Records drawn from a dataset

········

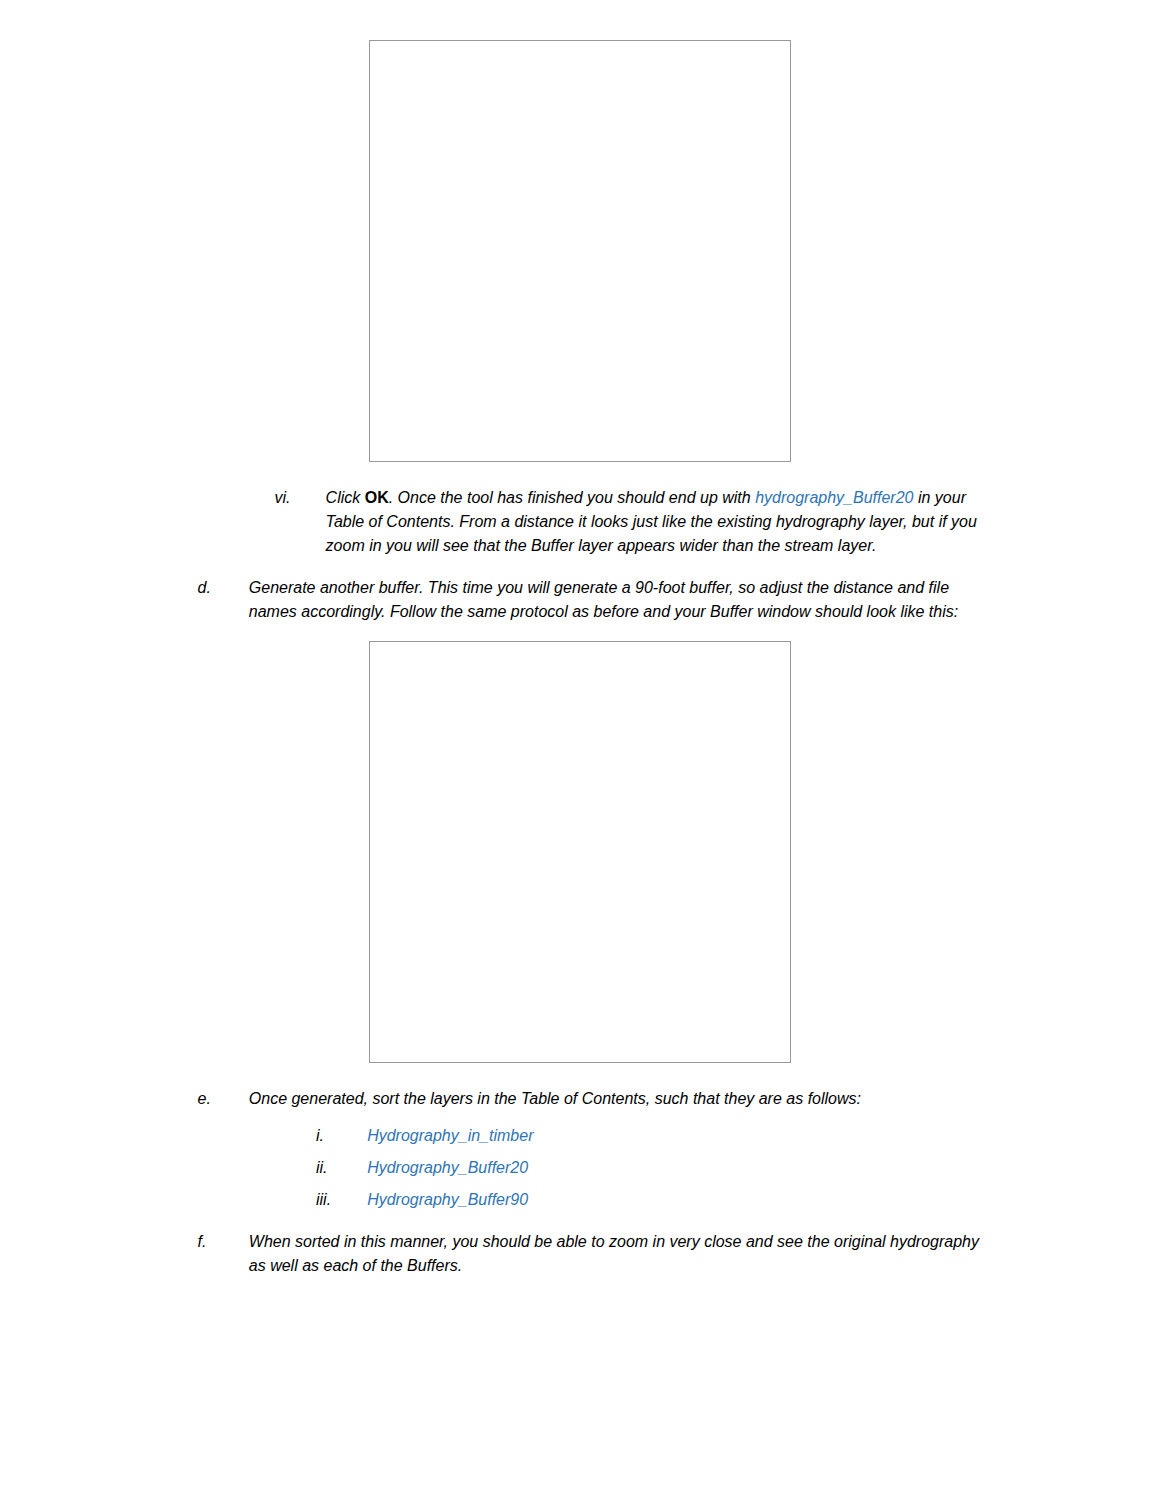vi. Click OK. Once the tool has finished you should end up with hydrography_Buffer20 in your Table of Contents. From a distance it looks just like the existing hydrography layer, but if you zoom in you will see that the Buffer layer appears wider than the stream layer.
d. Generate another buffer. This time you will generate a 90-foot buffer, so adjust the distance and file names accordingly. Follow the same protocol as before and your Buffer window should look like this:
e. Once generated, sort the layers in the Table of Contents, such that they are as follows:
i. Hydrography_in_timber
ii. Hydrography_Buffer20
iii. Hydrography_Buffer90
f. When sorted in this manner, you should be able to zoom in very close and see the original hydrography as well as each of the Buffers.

········

With the pictures removed, return each record above exactly as given.

vi. Click OK. Once the tool has finished you should end up with hydrography_Buffer20 in your Table of Contents. From a distance it looks just like the existing hydrography layer, but if you zoom in you will see that the Buffer layer appears wider than the stream layer.
d. Generate another buffer. This time you will generate a 90-foot buffer, so adjust the distance and file names accordingly. Follow the same protocol as before and your Buffer window should look like this:
e. Once generated, sort the layers in the Table of Contents, such that they are as follows:
i. Hydrography_in_timber
ii. Hydrography_Buffer20
iii. Hydrography_Buffer90
f. When sorted in this manner, you should be able to zoom in very close and see the original hydrography as well as each of the Buffers.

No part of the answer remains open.